- TÂCHES ET EXERCICES -
[a] Selon la décision de justice, quelle juridiction a rendu l'arrêt n° 17PA02152 du 7 novembre 2019 ?
[b] Reprenez la décision de justice après sa dernière phrase et rédigez-en la suite.

- SECTION DU TEXTE -

+===+

Lecture du mardi 13 juillet 2021
REPUBLIQUE FRANCAISE

AU NOM DU PEUPLE FRANCAIS



Vu la procédure suivante :

M. A... B... a demandé au tribunal administratif de prononcer la décharge de la cotisation supplémentaire d'impôt sur le revenu à laquelle il a été assujetti au titre de l'année 2005. Par un jugement n° 1513163 en date du 8 mars 2017, le tribunal administratif de Paris a fait droit à sa demande.

Par un arrêt n° 17PA02152 du 7 novembre 2019, la cour administrative d'appel de Paris a, sur appel du ministre de l'action et des comptes publics, annulé ce jugement et remis à la charge de M. et Mme B... la cotisation supplémentaire d'impôt sur le revenu à laquelle ils ont été assujettis au titre de l'année 2005 et rejeté le surplus des conclusions présenté par le ministre de l'action et des comptes publics.

+===+

- EXTRAIT DES DONNÉES -
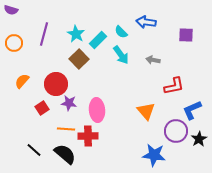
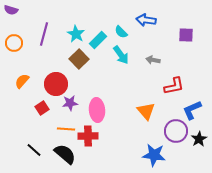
blue arrow: moved 2 px up
purple star: moved 1 px right; rotated 14 degrees counterclockwise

+===+

- LISTE DES RÉPONSES -
[a] La cour administrative d'appel de Paris.

[b]
Par un pourvoi sommaire, un mémoire complémentaire et un nouveau mémoire, enregistrés les 8 janvier, 8 avril et 13 octobre 2020 au secrétariat du contentieux du Conseil d'Etat, M. et Mme B... demandent au Conseil d'Etat :

1°) d'annuler les articles 1, 2 et 4 de cet arrêt ;

2°) de mettre à la charge de l'Etat la somme de 4 000 euros au titre de l'article L. 761-1 du code de justice administrative.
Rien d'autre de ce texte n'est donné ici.